*Exercise prompt*
Please write out every entry below, word for word.

● ● ● ● ●

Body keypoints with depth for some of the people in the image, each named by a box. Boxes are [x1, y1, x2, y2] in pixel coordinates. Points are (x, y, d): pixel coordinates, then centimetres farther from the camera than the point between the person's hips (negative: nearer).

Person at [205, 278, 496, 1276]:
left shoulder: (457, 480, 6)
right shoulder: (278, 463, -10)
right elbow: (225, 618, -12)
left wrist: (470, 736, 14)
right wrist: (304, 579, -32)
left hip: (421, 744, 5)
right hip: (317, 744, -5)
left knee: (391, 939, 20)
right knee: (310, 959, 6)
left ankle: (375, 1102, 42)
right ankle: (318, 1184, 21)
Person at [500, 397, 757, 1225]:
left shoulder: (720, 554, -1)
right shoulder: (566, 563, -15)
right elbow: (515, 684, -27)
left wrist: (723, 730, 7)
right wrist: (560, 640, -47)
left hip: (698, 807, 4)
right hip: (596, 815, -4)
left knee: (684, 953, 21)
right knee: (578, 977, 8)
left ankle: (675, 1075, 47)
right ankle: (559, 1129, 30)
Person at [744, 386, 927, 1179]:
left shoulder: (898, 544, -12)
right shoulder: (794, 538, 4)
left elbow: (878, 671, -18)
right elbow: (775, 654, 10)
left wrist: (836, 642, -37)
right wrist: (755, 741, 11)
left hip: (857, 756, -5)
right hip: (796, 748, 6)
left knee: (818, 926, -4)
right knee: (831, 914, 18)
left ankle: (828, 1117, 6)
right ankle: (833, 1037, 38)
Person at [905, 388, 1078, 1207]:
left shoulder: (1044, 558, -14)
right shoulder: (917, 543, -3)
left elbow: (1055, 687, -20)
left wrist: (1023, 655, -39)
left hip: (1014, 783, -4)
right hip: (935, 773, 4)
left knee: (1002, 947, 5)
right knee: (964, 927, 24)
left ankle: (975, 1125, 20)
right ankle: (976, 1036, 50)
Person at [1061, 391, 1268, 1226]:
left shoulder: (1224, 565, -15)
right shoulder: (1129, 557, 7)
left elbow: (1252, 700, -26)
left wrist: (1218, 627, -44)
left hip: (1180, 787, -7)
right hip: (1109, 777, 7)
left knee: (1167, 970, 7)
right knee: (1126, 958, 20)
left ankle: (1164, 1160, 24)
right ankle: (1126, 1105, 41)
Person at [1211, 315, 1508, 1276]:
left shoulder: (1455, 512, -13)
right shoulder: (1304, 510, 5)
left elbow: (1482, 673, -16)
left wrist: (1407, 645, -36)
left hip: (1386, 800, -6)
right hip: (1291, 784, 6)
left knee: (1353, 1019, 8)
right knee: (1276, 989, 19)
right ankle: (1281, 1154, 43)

● ● ● ● ●

*Written answer*
Body keypoints with depth for some of the people in the image, each named by a box. Boxes are [x1, y1, x2, y2] in pixel coordinates. Points are (x, y, d): pixel coordinates, then centimetres farther from the camera than the point between the person's hips (negative: nearer).

Person at [205, 278, 496, 1276]:
left shoulder: (457, 480, 6)
right shoulder: (278, 463, -10)
right elbow: (225, 618, -12)
left wrist: (470, 736, 14)
right wrist: (304, 579, -32)
left hip: (421, 744, 5)
right hip: (317, 744, -5)
left knee: (391, 939, 20)
right knee: (310, 959, 6)
left ankle: (375, 1102, 42)
right ankle: (318, 1184, 21)
Person at [500, 397, 757, 1225]:
left shoulder: (720, 554, -1)
right shoulder: (566, 563, -15)
right elbow: (515, 684, -27)
left wrist: (723, 730, 7)
right wrist: (560, 640, -47)
left hip: (698, 807, 4)
right hip: (596, 815, -4)
left knee: (684, 953, 21)
right knee: (578, 977, 8)
left ankle: (675, 1075, 47)
right ankle: (559, 1129, 30)
Person at [744, 386, 927, 1179]:
left shoulder: (898, 544, -12)
right shoulder: (794, 538, 4)
left elbow: (878, 671, -18)
right elbow: (775, 654, 10)
left wrist: (836, 642, -37)
right wrist: (755, 741, 11)
left hip: (857, 756, -5)
right hip: (796, 748, 6)
left knee: (818, 926, -4)
right knee: (831, 914, 18)
left ankle: (828, 1117, 6)
right ankle: (833, 1037, 38)
Person at [905, 388, 1078, 1207]:
left shoulder: (1044, 558, -14)
right shoulder: (917, 543, -3)
left elbow: (1055, 687, -20)
left wrist: (1023, 655, -39)
left hip: (1014, 783, -4)
right hip: (935, 773, 4)
left knee: (1002, 947, 5)
right knee: (964, 927, 24)
left ankle: (975, 1125, 20)
right ankle: (976, 1036, 50)
Person at [1061, 391, 1268, 1226]:
left shoulder: (1224, 565, -15)
right shoulder: (1129, 557, 7)
left elbow: (1252, 700, -26)
left wrist: (1218, 627, -44)
left hip: (1180, 787, -7)
right hip: (1109, 777, 7)
left knee: (1167, 970, 7)
right knee: (1126, 958, 20)
left ankle: (1164, 1160, 24)
right ankle: (1126, 1105, 41)
Person at [1211, 315, 1508, 1276]:
left shoulder: (1455, 512, -13)
right shoulder: (1304, 510, 5)
left elbow: (1482, 673, -16)
left wrist: (1407, 645, -36)
left hip: (1386, 800, -6)
right hip: (1291, 784, 6)
left knee: (1353, 1019, 8)
right knee: (1276, 989, 19)
right ankle: (1281, 1154, 43)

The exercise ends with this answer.